— BEGIN SUPPLIED TEXT —

In order to put positive spin on my past, I have spent the last 6 months or so, saying I am married to my job.  See this explains why in the 23 years since I was the legal age to marry(18). I was only married for 6 months.  I know it’s more than just being “married to my job” . . .

I’ve made my share of mistakes the last 23 years: I dated the guy who I knew was an alcoholic and we would never go any further than party pals, I knew not “the one”.  Another phase was “pretending” that the pro football player and I were or would be more than we ever were.  I had a fantasy that this guy and I who knew each other for years before dating would work.  We were too different and I spent 17 months there.  These are just a few of the examples of times I did things that blocked myself from getting to “the one”.  Sometimes I just think about waiting until my daughter, Kylie is in college, about 15 months from now.  Is that just another self imposed” block”?

— END SUPPLIED TEXT —

GIVEN INSTRUCTION
Please continue the piece about being married to a job, picking up right after its closing question. The material that comes next is separate from the piece about being married to a job.

— BEGIN DATA BLOCK —

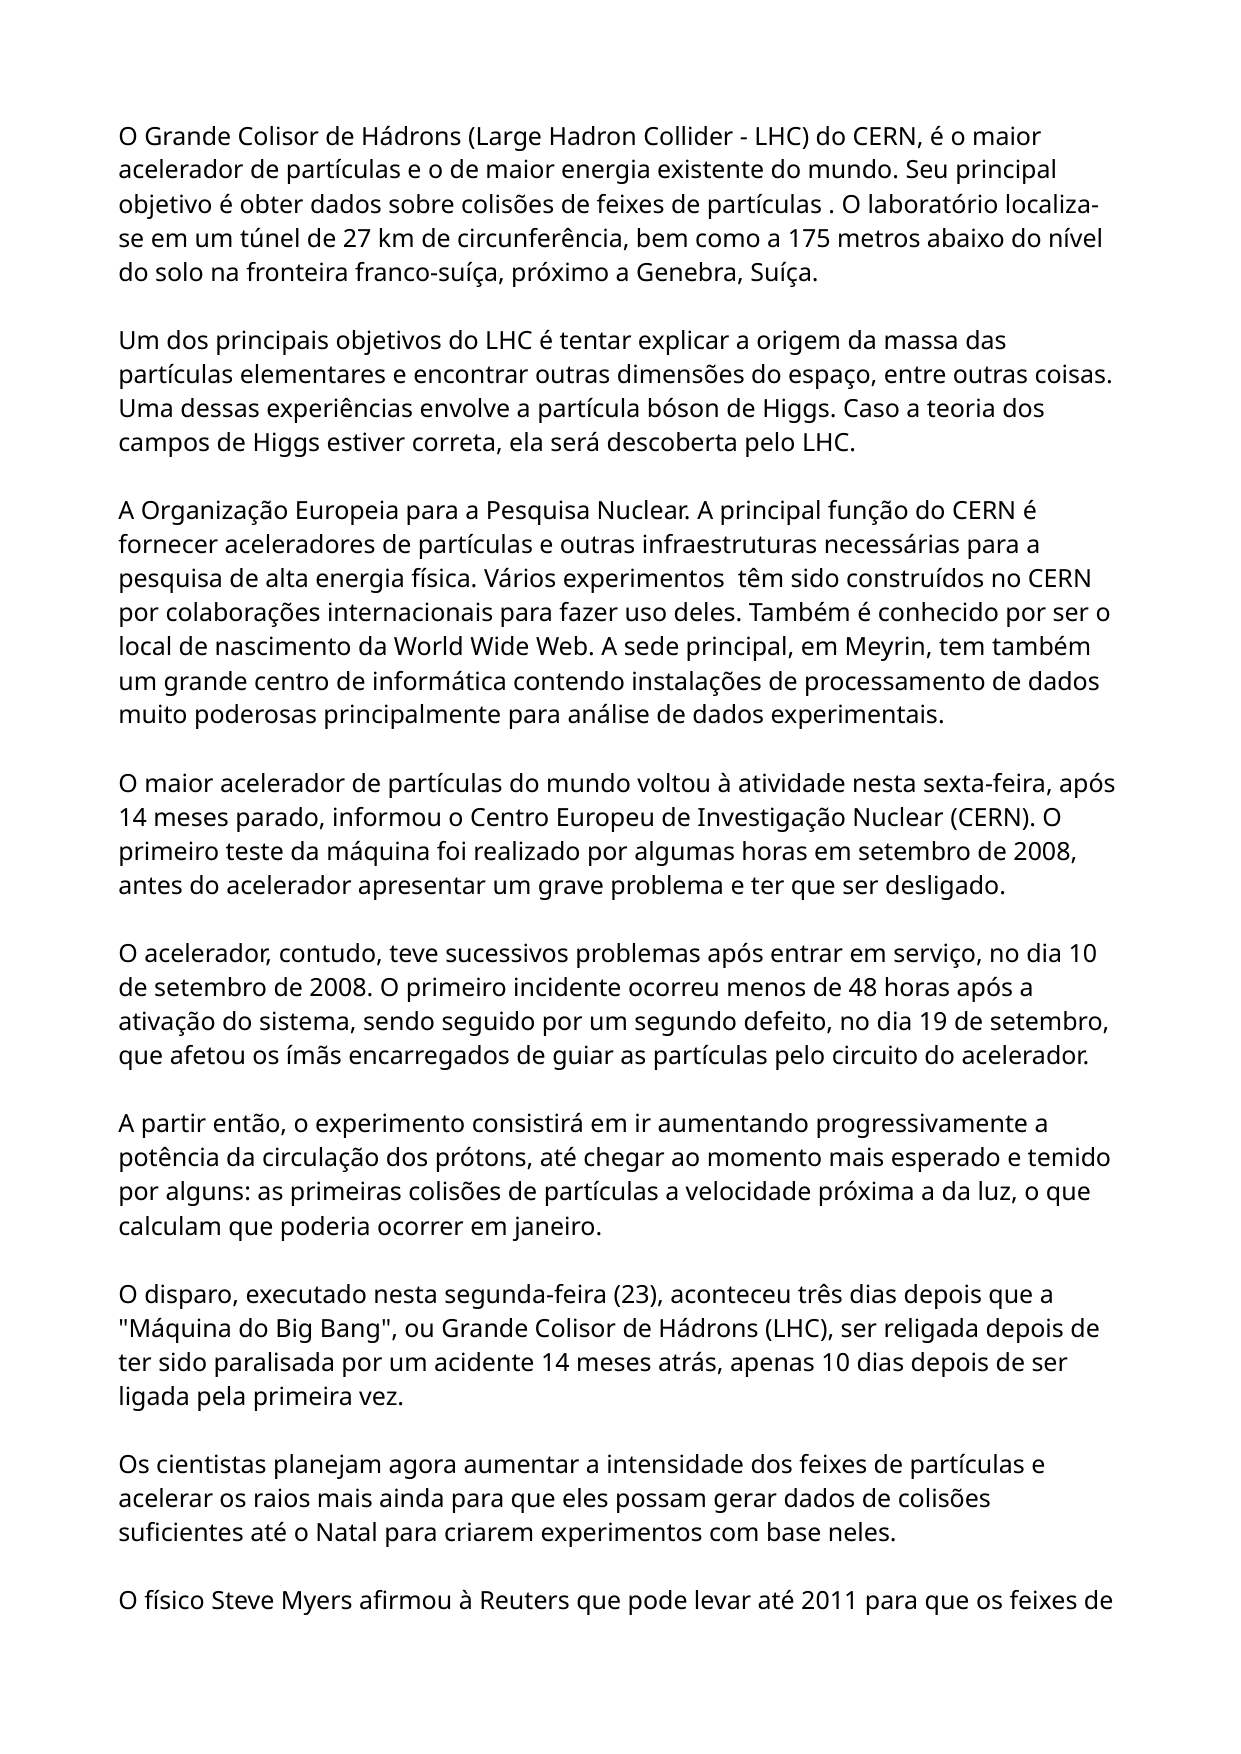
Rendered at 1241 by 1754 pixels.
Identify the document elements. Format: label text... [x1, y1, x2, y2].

— END DATA BLOCK —

RESPONSE
I know what was going on with me.  Fear of committment, not feeling worthy enough of a really good guy.  AND, BUSY, super busy being a single Mom, a social worker, a supervisor.  I was soccer coach Mom, girlscout leader Mom, volunteer at the sock hop Mom, basketball Mom.  One time I was even a fortune teller, fantastic costume and even a magic crystal ball.  I managed to get a dimmer switch into an electric cord! 

With regards to my jobs, not just any kind of employee – I was always, and I mean ALWAYS, super invested in my work.  Passionate, on fire completely committeed.  Yet . . . I have wanted LOVE.  I have wanted that significant relationship with one person.  That relationship that is exclusive. 

Yet – now at 41 figuring out all the mistakes of the past.  Knowing damn well I am deserving and would be one hell of a great catch.  I am telling myself I am married to my job.   Last time I checked ‘married’ people don’t date!

So I need a divorce.  I need balance.  I’ve used my job and career success to define who I am.  I definately have proved I don’t need no stinkin man.  Where that chip came from, who knows.  My Dad is an old-fashioned sexist pig, yet I love him more than anything.  Really no offense calling him that – he told the last boyfriend I had home: “lets go talk, the women can do the dishes”.  When that boyfriend laughed his ass off, I knew we were thru.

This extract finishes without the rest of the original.